一般的に3、4年目で転職を考える方って多いですよね。私も30歳になる前に何か新しいことを始めたいと思ったんです。地域おこし協力隊の任期は最長3年。任期を終えた後に新しいことをするにも、早い方がいいなと。田舎に飛び込むなら20代の方が受け入れやすいとも考えました。

――移住のいちばんのハードルは地域の方とうまくやれるかどうか、ということもよく聞きます。

最初の1年は「お客さん」という感じでした。SNSで『枕崎職人手帖』という取材企画を始めたのですが、それをきっかけに個人的なつながりが増え飲み会などにも誘われるようになりました。ただPRの仕事は、溶け込みすぎるのはよくないとも思っていて、言わなきゃいけないことはちゃんと言える関係性というか、よそ者だから気づける客観的な視点は大事にしたいです。

· · · · · · ·

### 実施する作業
• a. 移住の体験談のうち、「一般的に3、4年目で転職を考」から「的な視点は大事にしたいです。」までを、両端の語句も含めてそのまま書き写してください。
• b. 移住の体験談を、最後の文の後から書き継いでください。
ここから先の行は、上の文章とは別の資料です。

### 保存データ
· · · · · · ·

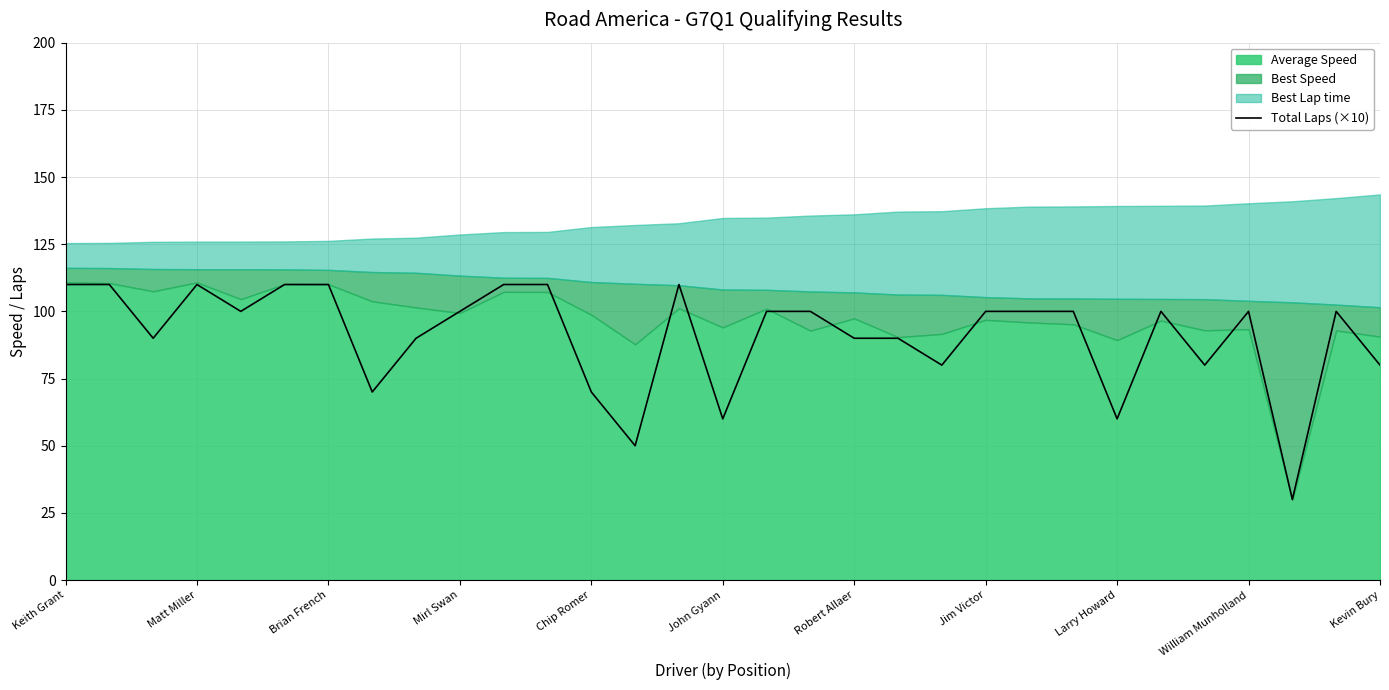

What is the minimum value for Total Laps (×10)?

30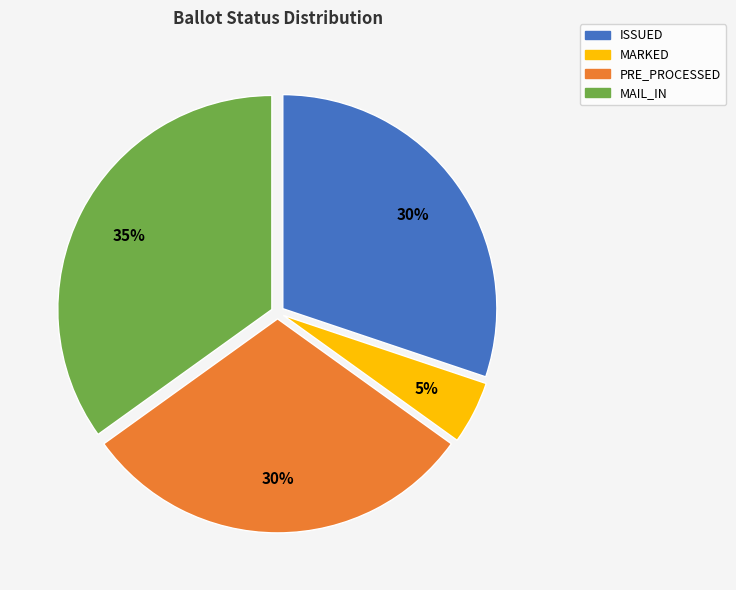

Does any single category account for the majority?

No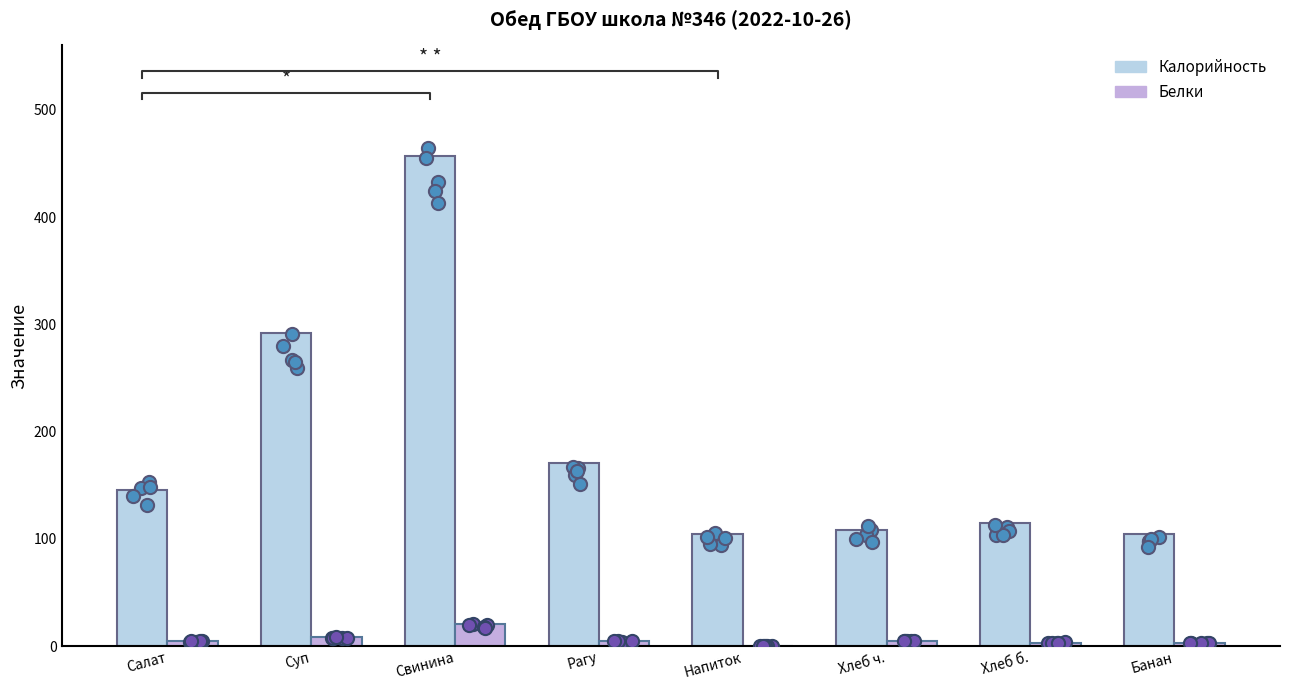

Which series has the widest spread of Y values?

Калорийность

· · · · · · ·

### 作業ごとの解答
• a.
一般的に3、4年目で転職を考える方って多いですよね。私も30歳になる前に何か新しいことを始めたいと思ったんです。地域おこし協力隊の任期は最長3年。任期を終えた後に新しいことをするにも、早い方がいいなと。田舎に飛び込むなら20代の方が受け入れやすいとも考えました。

――移住のいちばんのハードルは地域の方とうまくやれるかどうか、ということもよく聞きます。

最初の1年は「お客さん」という感じでした。SNSで『枕崎職人手帖』という取材企画を始めたのですが、それをきっかけに個人的なつながりが増え飲み会などにも誘われるようになりました。ただPRの仕事は、溶け込みすぎるのはよくないとも思っていて、言わなきゃいけないことはちゃんと言える関係性というか、よそ者だから気づける客観的な視点は大事にしたいです。

• b.
――たしかに、客観性は大事ですね。残りの1年はどんな風に活動していく予定ですか?

先日、観光ボランティアが開催する街歩きイベントをお手伝いしました。地元の人も知らないとっておきの場所を巡り、参加者にも好評でした。枕崎市には、地元の人も気づいていない魅力がたくさんあります。同じ場所に長くいると「何もない」という先入観にとらわれることもあると思うんです。そういった先入観を払拭し、地元を誇りに思ってもらうスピリットを植え付けて、地元の人から街の魅力を発信してもらえたらいいなあと。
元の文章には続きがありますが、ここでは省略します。